*** Exercise materials Section Begins ***
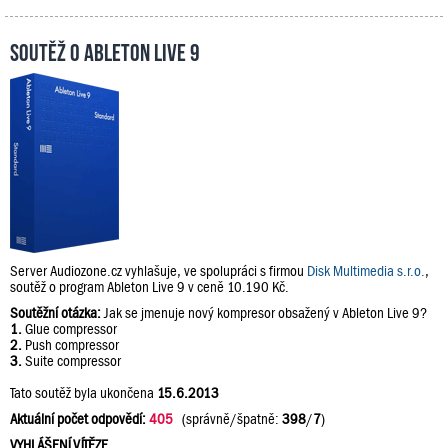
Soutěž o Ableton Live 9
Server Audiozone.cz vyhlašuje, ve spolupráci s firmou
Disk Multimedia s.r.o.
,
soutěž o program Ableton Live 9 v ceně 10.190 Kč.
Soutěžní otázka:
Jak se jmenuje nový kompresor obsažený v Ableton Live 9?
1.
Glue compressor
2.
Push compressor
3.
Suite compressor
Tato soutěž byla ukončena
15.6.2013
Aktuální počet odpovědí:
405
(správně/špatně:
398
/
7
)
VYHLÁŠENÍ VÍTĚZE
*** Exercise materials Section Ends ***
*** Exercise materials Section Begins ***
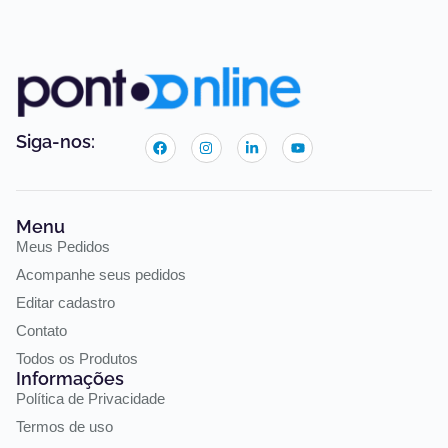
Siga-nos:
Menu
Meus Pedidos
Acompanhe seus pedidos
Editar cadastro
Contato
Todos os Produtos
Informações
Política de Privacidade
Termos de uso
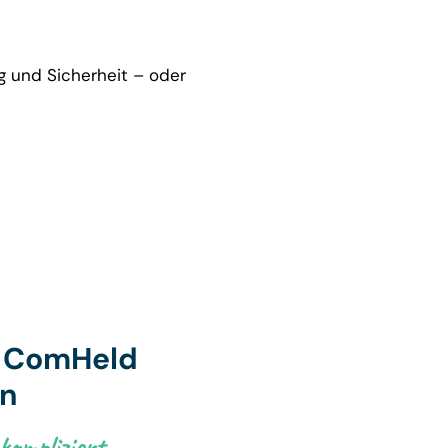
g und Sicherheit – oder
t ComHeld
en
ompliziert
*** Exercise materials Section Ends ***
What you return must be an exact retyping of the lines above starting at the line with "Soutěž o Ableton Live 9" and ending at the line with "VYHLÁŠENÍ VÍTĚZE", and nothing besides.

Soutěž o Ableton Live 9
Server Audiozone.cz vyhlašuje, ve spolupráci s firmou
Disk Multimedia s.r.o.
,
soutěž o program Ableton Live 9 v ceně 10.190 Kč.
Soutěžní otázka:
Jak se jmenuje nový kompresor obsažený v Ableton Live 9?
1.
Glue compressor
2.
Push compressor
3.
Suite compressor
Tato soutěž byla ukončena
15.6.2013
Aktuální počet odpovědí:
405
(správně/špatně:
398
/
7
)
VYHLÁŠENÍ VÍTĚZE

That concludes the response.